Apr 20 2011

A New Hominin – A. sediba

Following the branching bush of human evolution is getting increasingly difficult. When I studied human evolution in college, things were much simpler. There were a few Australopithecus species followed by a few Homo species, leading to modern humans. It was recognized at the time that these fossil species probably did not represent a nice clean straight line to Homo sapiens, but it seems the family tree has become much bushier than was imagined at the time.

Here is a recent representation of the hominin family tree. We have added more species of Australopithecus and Homo, plus new genuses of Kenyanthropus and Paranthropus (not even including older genuses that predate Australopithecus).

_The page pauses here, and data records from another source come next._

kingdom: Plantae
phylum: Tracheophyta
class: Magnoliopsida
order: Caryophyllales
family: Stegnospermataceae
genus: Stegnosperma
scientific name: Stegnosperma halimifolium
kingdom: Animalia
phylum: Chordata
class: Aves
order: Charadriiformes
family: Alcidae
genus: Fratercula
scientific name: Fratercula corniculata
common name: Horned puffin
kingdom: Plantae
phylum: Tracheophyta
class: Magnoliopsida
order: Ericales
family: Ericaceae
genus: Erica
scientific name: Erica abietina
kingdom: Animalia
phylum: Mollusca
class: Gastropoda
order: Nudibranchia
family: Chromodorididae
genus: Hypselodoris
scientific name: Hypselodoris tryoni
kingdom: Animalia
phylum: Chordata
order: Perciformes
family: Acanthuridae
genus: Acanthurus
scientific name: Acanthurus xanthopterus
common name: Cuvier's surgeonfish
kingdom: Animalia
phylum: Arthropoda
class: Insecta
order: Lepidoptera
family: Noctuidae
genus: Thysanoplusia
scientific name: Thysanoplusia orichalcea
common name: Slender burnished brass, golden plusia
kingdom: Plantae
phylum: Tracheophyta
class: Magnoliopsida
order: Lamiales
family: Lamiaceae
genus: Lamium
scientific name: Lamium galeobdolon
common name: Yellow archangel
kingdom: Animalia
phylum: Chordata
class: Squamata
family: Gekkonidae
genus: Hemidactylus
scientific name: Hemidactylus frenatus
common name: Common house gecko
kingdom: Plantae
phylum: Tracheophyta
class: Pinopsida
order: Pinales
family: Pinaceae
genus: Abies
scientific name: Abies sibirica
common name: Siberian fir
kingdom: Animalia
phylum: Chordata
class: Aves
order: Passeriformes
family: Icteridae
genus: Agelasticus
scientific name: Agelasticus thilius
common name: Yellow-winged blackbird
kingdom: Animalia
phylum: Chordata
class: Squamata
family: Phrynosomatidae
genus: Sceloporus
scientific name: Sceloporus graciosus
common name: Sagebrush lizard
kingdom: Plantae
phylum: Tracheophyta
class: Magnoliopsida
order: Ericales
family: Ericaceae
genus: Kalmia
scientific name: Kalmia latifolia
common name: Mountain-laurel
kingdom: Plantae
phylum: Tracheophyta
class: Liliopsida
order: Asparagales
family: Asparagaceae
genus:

Now researchers have announced the discovery of yet another species of early hominin, about 2 million years old – likely a late species of Australopithecus named A. sediba. They discovered four individuals – two adults, a child and an infant, who likely fell into a “death trap”  in a cave in what is now Malapa, South Africa.

Each bit of fossil evidence is like a piece to a complex puzzle. As more pieces fit into place, however, the picture becomes more complex and more questions are generated. We are still at the stage where new evidence generates more questions than answers, and we have no idea how complex the final picture that emerges will be.

The new discovery is no exception. A. sediba has a mixture of modern (Homo) and primitive (Australopithecine) traits. It has a small brain like a primitive Australopithecus, but has pelvic structure and hand features that are more modern than other members of the genus.

It should also be noted that the first members of the Homo genus arose about a million years before the age of these specific specimens – so these individuals do not represent a population that in ancestral to our genus.

As always, there are multiple ways to interpret this data. It is possible that A. sediba is the ancestral Australopithecine species that led to Homo – either directly, or closely related to that species (yet to be discovered). In this case, these individuals would be later representatives of that species. Species often persist, even for millions of years, after other species branch off from them. So it is always possible to find representative of an ancestral species that are more recent than species that evolved from them.

It is also possible that A. sediba is a separate line of Australopithecines that did not lead to Homo, but developed some similar features. In this case the “modern” features in A. sediba would be analogous to (similar to, but not ancestral to) the modern feature, rather than homologous to (related through evolutionary derivation) the modern Homo features.

Another possibility that was not mentioned in the Science article that I linked to is that these individuals, and possibly A. sediba as a species, or perhaps just one breeding population, represent the results of interbreeding between Homo and Australopithecus species. In this case modern features would have literally mixed with the more primitive features together in A. sediba.

This adds a new layer complexity to our picture of the human family tree (or any family tree). When species divide the separation is not clean, and later remixing of genes is not only possible but probable. There is genetic evidence, for example, of later mixing of genes between human ancestors and chimpanzee ancestors after the split. So it’s not a stretch to think that hominin populations were at least occasionally interbreeding .

I suspect there are many more hominin species and subspecies to be discovered. The picture that is emerging is fascinating, if it is becoming increasingly difficult to keep track of it all. I’ll just have to muddle through.